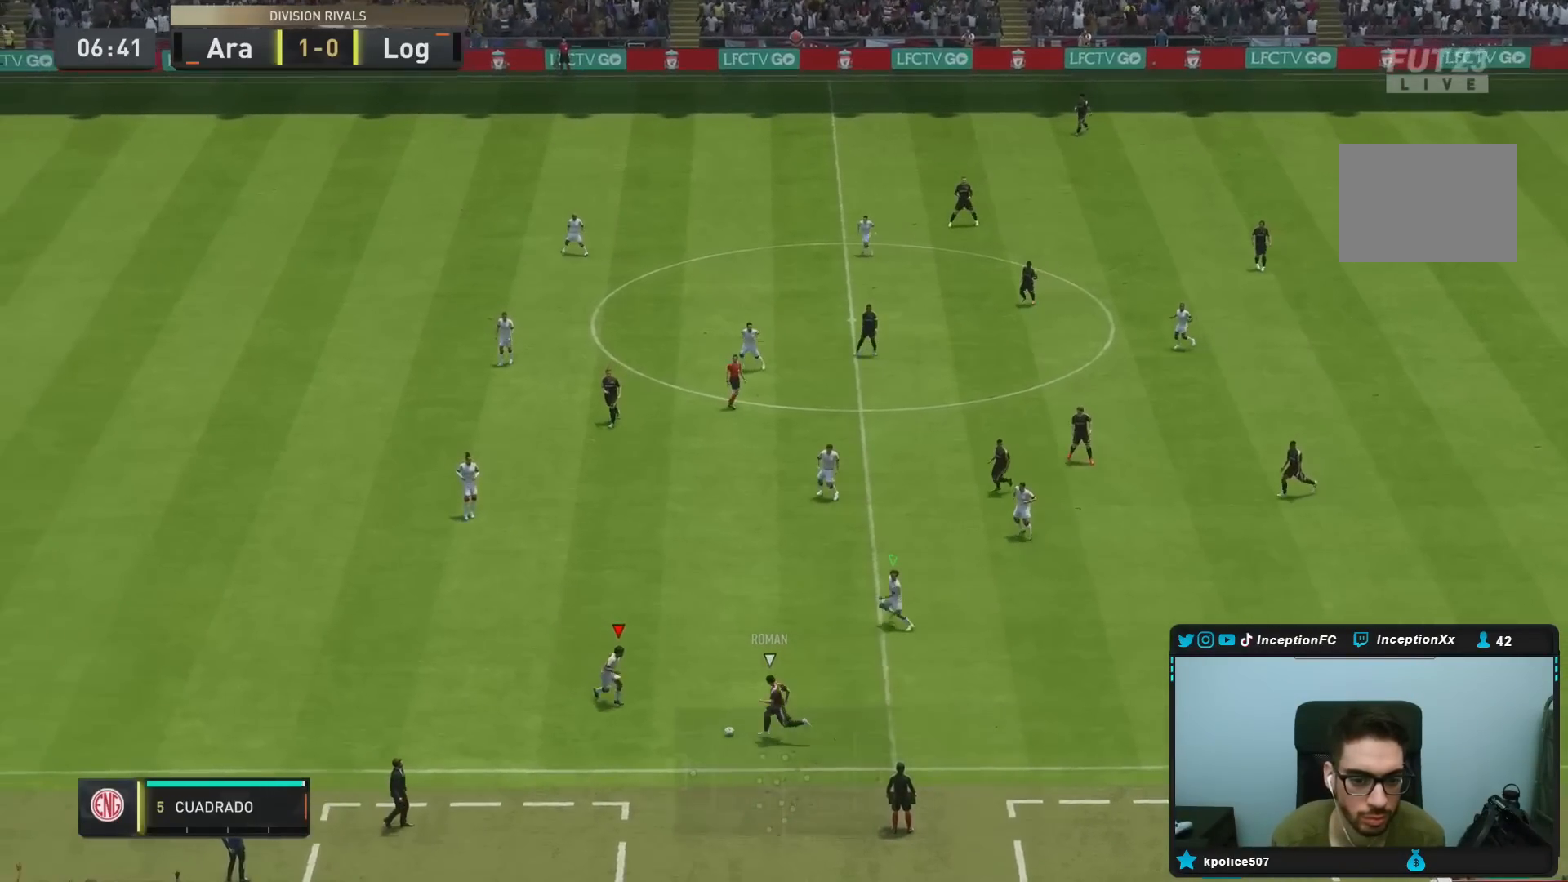
Gameplay with a controller (PlayStation layout); each line is a JSON object with the inputs held at the frame after it. "events" lists button and stick changes between this image and that frame as [ms after this image, input, new state], when the widget could be followed in between. Not read: L3 R3 left_stick.
{"buttons": ["L2"], "right_stick": "center", "events": [[17, "CIRCLE", "down"], [150, "CIRCLE", "up"], [350, "R1", "up"], [500, "R2", "up"]]}
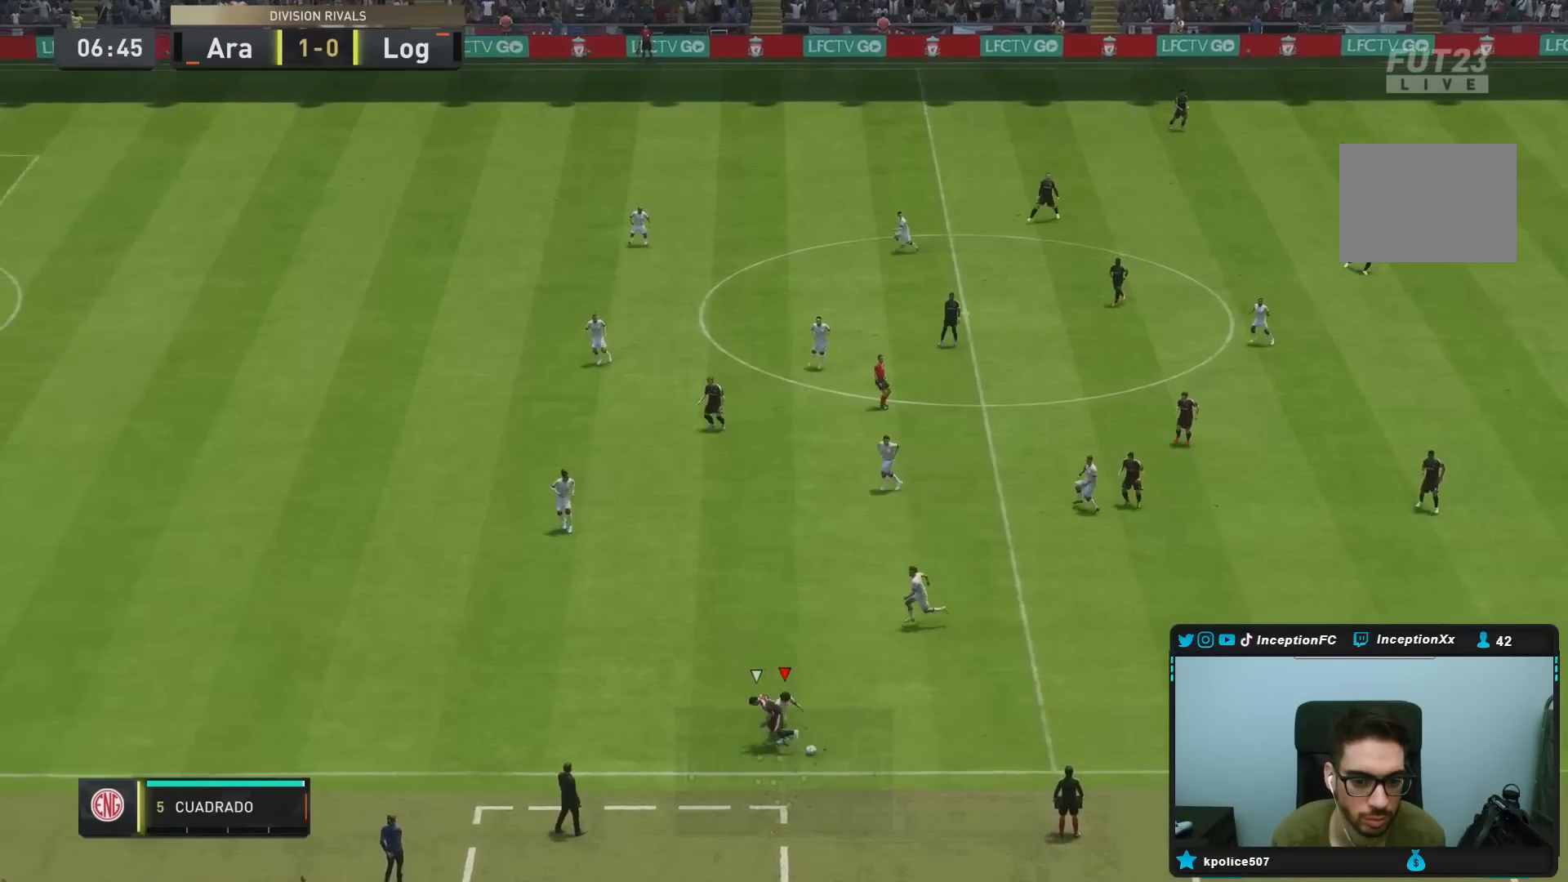
{"buttons": [], "right_stick": "center", "events": [[133, "L2", "up"], [383, "CROSS", "down"], [483, "CROSS", "up"]]}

TO DO: In the material above, how many lines have the word "center"? Give that number and nothing else.

RESPONSE TO THE EXERCISE: 2